Chagrin Valley Learning Collective
Meet Our Team
Meet Our Team
Learning Collective Staff
Staff at Chagrin Valley Learning Collective and other self-directed learning programs serve many different roles and consider themselves to be facilitators rather than teachers. They work with members in areas such as upholding safety, problem solving, administrative duties, and maintaining buildings and grounds. They communicate with parents, organize field trips, maintain finances and budget, and more. There are no staff duties that members can’t join in and contribute to if they would like.
Erin Rodriguez
Program Staff and Parent
Erin Rodriguez is a K-12 licensed Art Educator with over ten years of teaching in diverse settings. She earned a BA in Art Education from Kent State University, completing her student teaching in Quito, Ecuador. After graduation, Erin moved to Washington D.C. for three years, teaching and embracing her love for painting, drawing, sculpture, ceramics, printmaking, and photography. She spent a year teaching English in South Korea before returning to her hometown of Cleveland Heights in 2010. Since then, Erin has been teaching art in charter schools across Cleveland as well as raising her son Franklin while simultaneously earning a Masters in Art Education from Boston University. She is drawn to Chagrin Valley Learning Collective because of its intentional education focus and the opportunity to join a community of like-minded learners.
Paige Rutz
Program Staff
Kyote YOST
Program Staff
Kyotē loves to nurture the world around them. She helps care for the children, animals, and gardens of her beloved community as much as she can while balancing student life. Kyotē attends Kent State University, from which they will soon be graduating with a Bachelor’s degree in both Environmental Studies and Psychology. These combined curriculums helped Kyotē develop an intersectional understanding of wellness and healing for Earth’s collective family. Some of Kyotē’s favorite ways to foster her own wellness are singing, creating art, exploring outside with loved ones of all species, and slowing down to cherish life’s many precious moments.

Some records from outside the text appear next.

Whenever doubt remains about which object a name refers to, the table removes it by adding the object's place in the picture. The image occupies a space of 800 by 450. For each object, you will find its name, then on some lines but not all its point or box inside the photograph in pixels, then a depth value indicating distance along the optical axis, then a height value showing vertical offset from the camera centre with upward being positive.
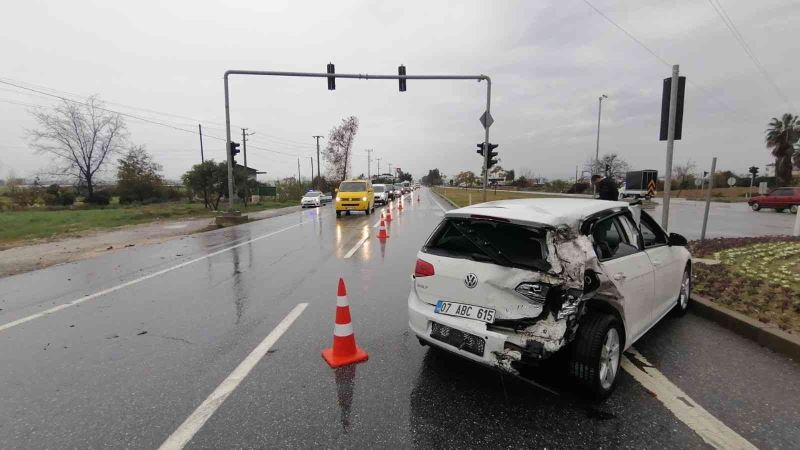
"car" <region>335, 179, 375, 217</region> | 22.19 -0.51
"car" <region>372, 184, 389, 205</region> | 34.31 -0.64
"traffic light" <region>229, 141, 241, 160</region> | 17.66 +1.76
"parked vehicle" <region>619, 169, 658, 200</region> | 30.64 +0.01
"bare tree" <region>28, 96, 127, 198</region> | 41.00 +4.39
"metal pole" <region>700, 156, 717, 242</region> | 8.13 +0.18
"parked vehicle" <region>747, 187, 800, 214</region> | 23.73 -1.04
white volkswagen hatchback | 2.95 -0.83
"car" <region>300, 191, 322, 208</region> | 32.38 -1.12
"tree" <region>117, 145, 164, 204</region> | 39.75 +0.83
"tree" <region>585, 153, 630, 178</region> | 73.88 +3.86
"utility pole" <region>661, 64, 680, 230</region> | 7.64 +1.06
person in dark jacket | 9.72 -0.11
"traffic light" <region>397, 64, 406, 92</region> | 16.84 +4.90
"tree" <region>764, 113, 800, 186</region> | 48.77 +5.15
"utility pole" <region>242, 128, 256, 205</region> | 36.10 +4.23
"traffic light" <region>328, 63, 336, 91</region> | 16.44 +4.50
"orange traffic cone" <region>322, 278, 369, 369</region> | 3.82 -1.51
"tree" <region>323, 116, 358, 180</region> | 70.06 +6.84
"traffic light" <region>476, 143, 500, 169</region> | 18.46 +1.49
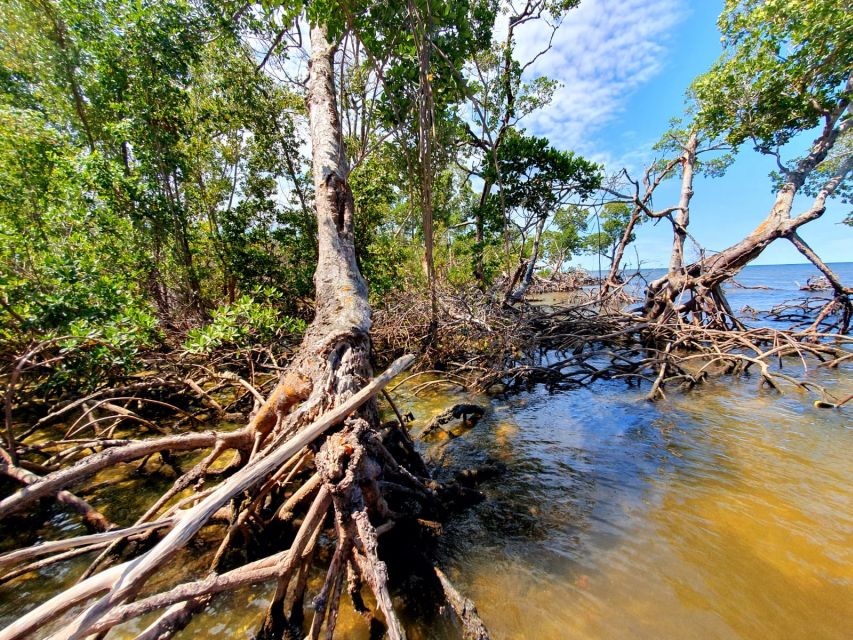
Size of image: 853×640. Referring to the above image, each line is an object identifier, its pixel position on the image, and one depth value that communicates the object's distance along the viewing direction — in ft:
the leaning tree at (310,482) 3.98
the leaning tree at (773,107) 22.49
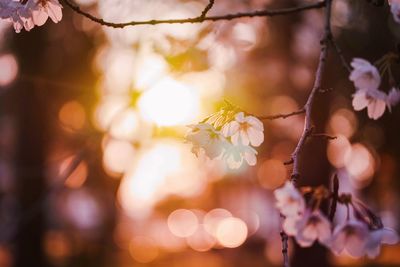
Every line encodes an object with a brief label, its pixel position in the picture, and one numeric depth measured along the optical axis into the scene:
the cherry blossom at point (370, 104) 0.71
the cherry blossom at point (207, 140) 0.70
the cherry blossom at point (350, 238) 0.61
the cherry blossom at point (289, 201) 0.60
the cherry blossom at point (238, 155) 0.70
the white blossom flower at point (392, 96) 0.70
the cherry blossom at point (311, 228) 0.60
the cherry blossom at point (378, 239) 0.61
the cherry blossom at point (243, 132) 0.70
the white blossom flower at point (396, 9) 0.66
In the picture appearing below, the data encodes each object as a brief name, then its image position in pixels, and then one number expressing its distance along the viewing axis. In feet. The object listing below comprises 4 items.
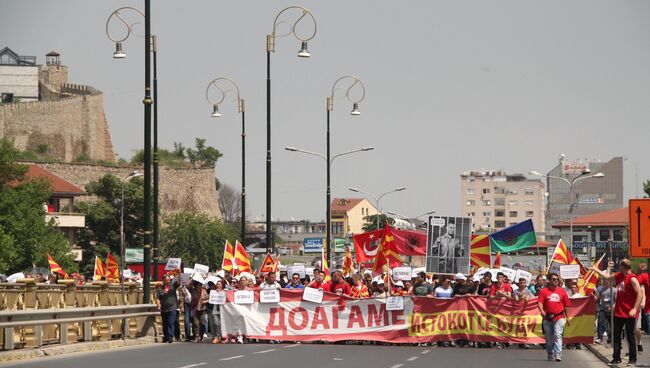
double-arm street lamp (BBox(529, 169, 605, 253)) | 269.15
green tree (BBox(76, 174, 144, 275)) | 379.35
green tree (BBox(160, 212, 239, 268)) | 417.08
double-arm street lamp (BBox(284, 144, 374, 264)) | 197.57
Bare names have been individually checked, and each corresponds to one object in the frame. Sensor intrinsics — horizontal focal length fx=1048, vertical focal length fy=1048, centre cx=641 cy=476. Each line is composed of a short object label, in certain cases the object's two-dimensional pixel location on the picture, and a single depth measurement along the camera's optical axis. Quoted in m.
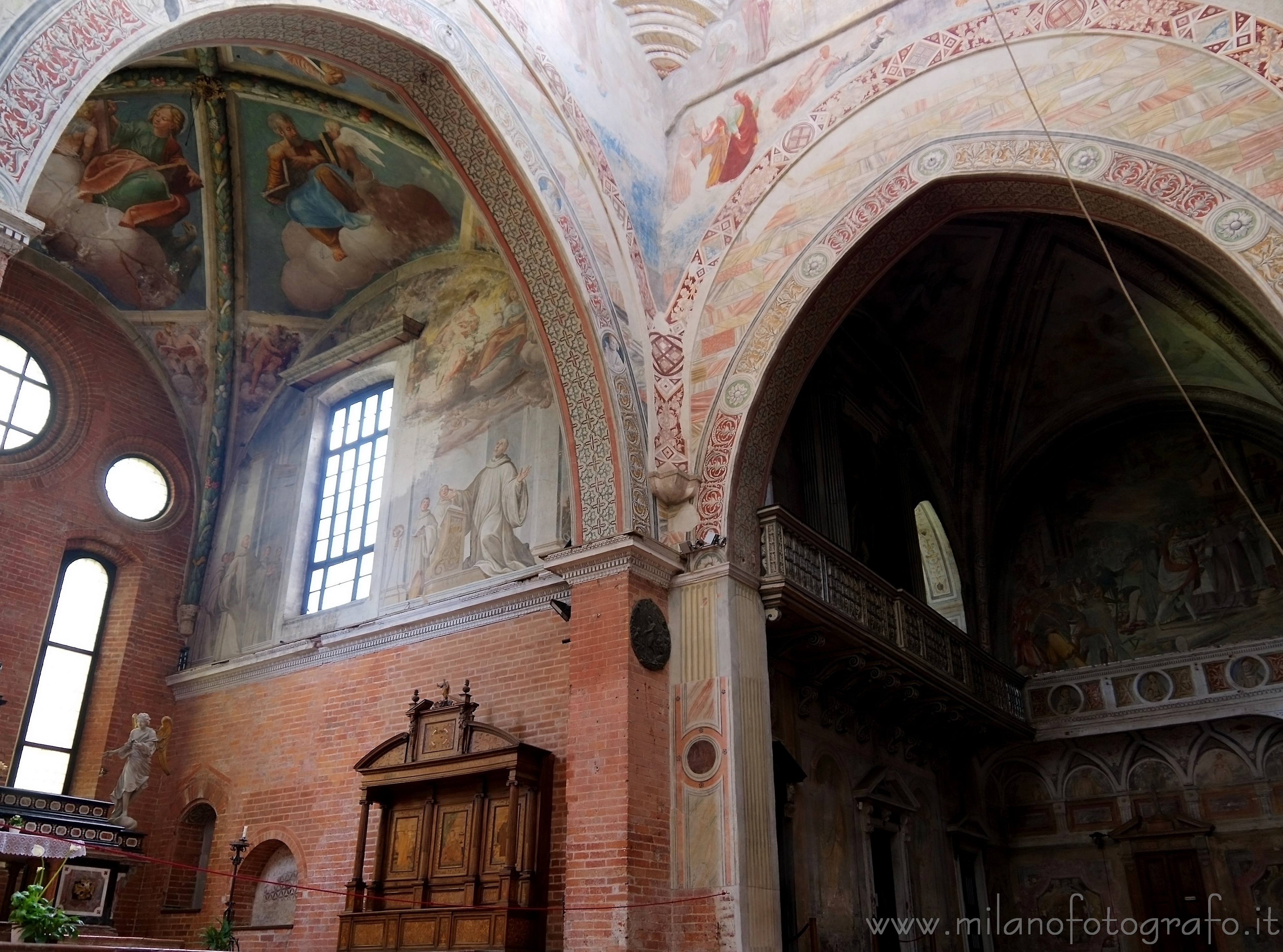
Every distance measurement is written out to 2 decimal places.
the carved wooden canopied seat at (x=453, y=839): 9.06
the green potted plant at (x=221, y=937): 10.63
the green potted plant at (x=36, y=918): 6.43
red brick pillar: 8.36
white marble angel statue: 11.59
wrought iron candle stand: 10.43
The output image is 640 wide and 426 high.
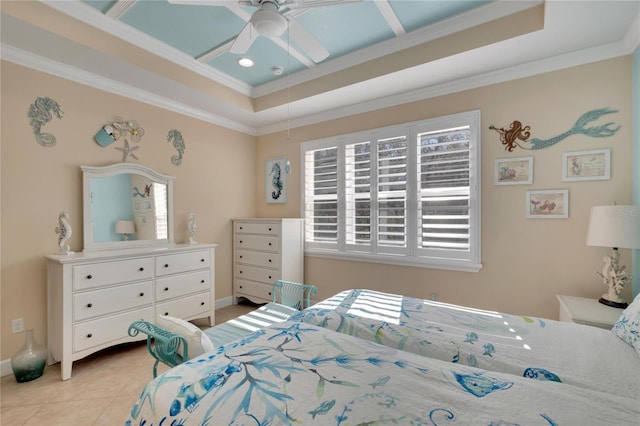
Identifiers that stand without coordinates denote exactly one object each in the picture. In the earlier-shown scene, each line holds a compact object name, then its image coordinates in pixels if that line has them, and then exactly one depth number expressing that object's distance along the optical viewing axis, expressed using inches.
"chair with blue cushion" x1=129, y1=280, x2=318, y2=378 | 59.1
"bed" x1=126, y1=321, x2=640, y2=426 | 34.3
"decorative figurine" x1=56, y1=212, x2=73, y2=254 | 101.0
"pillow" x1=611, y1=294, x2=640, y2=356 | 51.4
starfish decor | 122.0
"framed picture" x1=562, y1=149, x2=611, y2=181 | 91.0
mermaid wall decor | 91.4
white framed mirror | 111.0
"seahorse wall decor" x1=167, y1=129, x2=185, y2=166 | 138.5
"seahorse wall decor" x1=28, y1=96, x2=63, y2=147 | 98.0
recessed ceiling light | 117.3
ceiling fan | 63.2
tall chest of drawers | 146.0
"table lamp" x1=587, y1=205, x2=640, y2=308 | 74.8
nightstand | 73.0
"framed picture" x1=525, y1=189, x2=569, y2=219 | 97.0
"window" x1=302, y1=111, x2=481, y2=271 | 114.5
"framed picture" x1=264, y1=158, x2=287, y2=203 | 167.9
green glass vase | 88.0
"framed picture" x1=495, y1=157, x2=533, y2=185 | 102.6
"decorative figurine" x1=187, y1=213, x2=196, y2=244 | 140.9
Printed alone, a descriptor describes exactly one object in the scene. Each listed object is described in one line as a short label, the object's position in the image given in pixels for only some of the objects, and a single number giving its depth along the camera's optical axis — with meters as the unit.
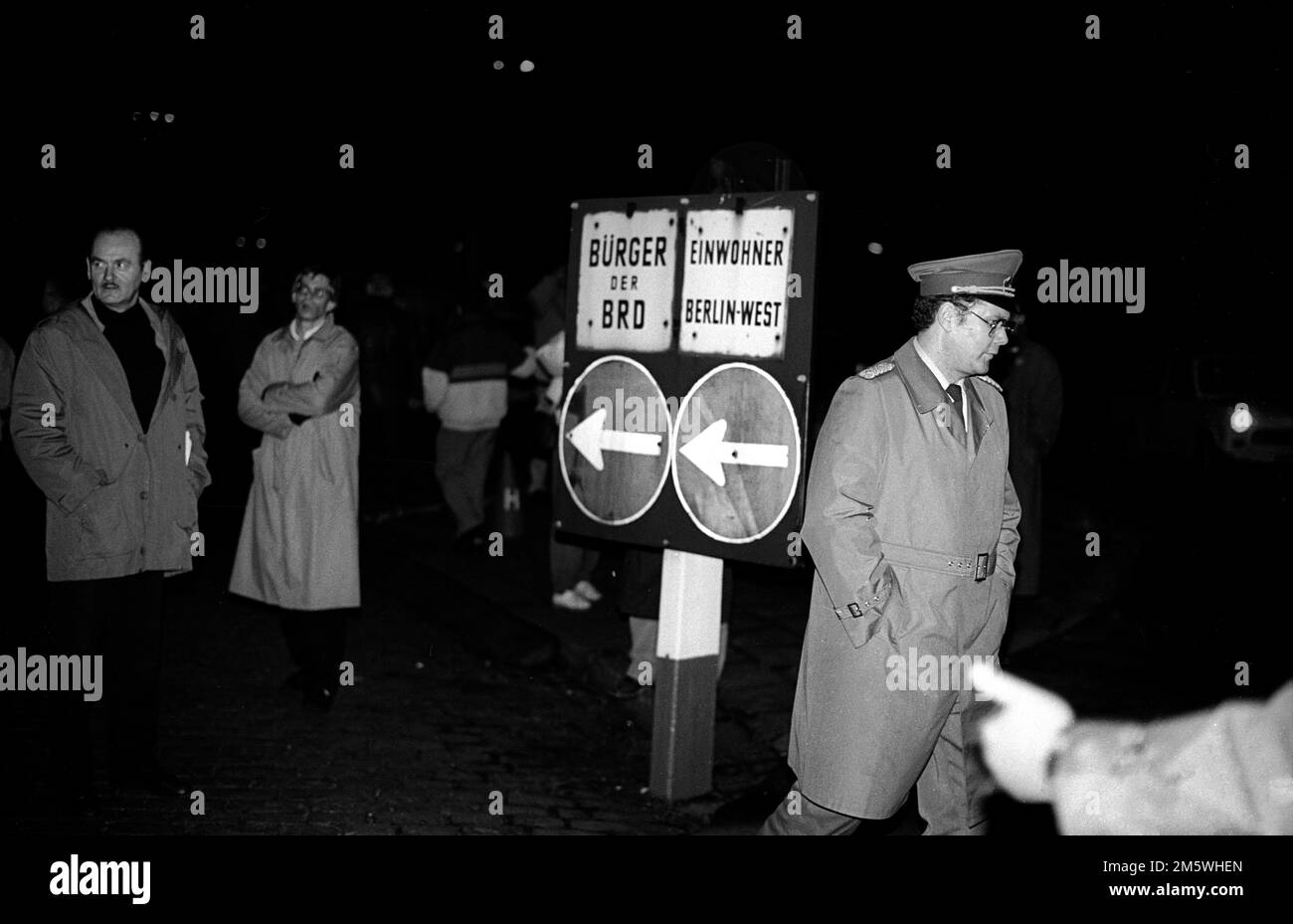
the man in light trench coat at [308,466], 6.82
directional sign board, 5.28
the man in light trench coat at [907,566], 4.29
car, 15.85
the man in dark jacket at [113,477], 5.43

Kyotē is committed to intergenerational empowerment. She believes our youth deserves the same level of respect as our elders, as they have just as much to teach us. She is ever-inspired by children’s magical imaginations and creativity. Kyotē has extensive experience engaging with youth of all ages in a variety of indoor and outdoor settings including elementary schools, state parks, farmer’s markets, summer camps, and more. She is grateful for any opportunity to cultivate safe, supportive spaces where youth can explore themselves and their worlds freely. The CVLC achieves this as successfully as Kyotē has ever seen, and she is so honored and excited to become a part of it!
Kelly Clark
Founder of Chagrin Valley School – the inspiration for Chagrin Valley Learning Collective
Kelly grew up spending her free time reading and exploring the woods with the neighborhood kids. She majored in physics at The University of Chicago (BA) and The University of California at Santa Cruz (MA). Kelly taught in several mostly progressive/mainstream educational environments from kindergarten through college undergraduate level. During that time she developed a variety of curriculum in science (physics, chemistry, physical science), math (algebra & statistics), food systems, and engineering/design and was constantly experimenting with approaches to increase students engagement with the material (coaching, team-work, inquiry-based learning, problem-based learning, experiential learning, and so on). After over a quarter of a century she had to acknowledge that she had failed to discover an approach that would result in authentic, deep, and lasting learning for even a fraction of the students. Rather she found that most students (at the high school level) were primarily focused on the evaluation aspect rather than meaningful engagement with the material. And on top of that they had very little free time and were highly stressed.
On the advice of a colleague, she looked into the democratic education model first practiced in the US by Sudbury Valley School in Massachusetts. Peter Gray’s book, Free to Learn, about the fundamental role of free play in learning, inspired Kelly to leave her job at an elite private school to start the Chagrin Valley School on her permaculture farm.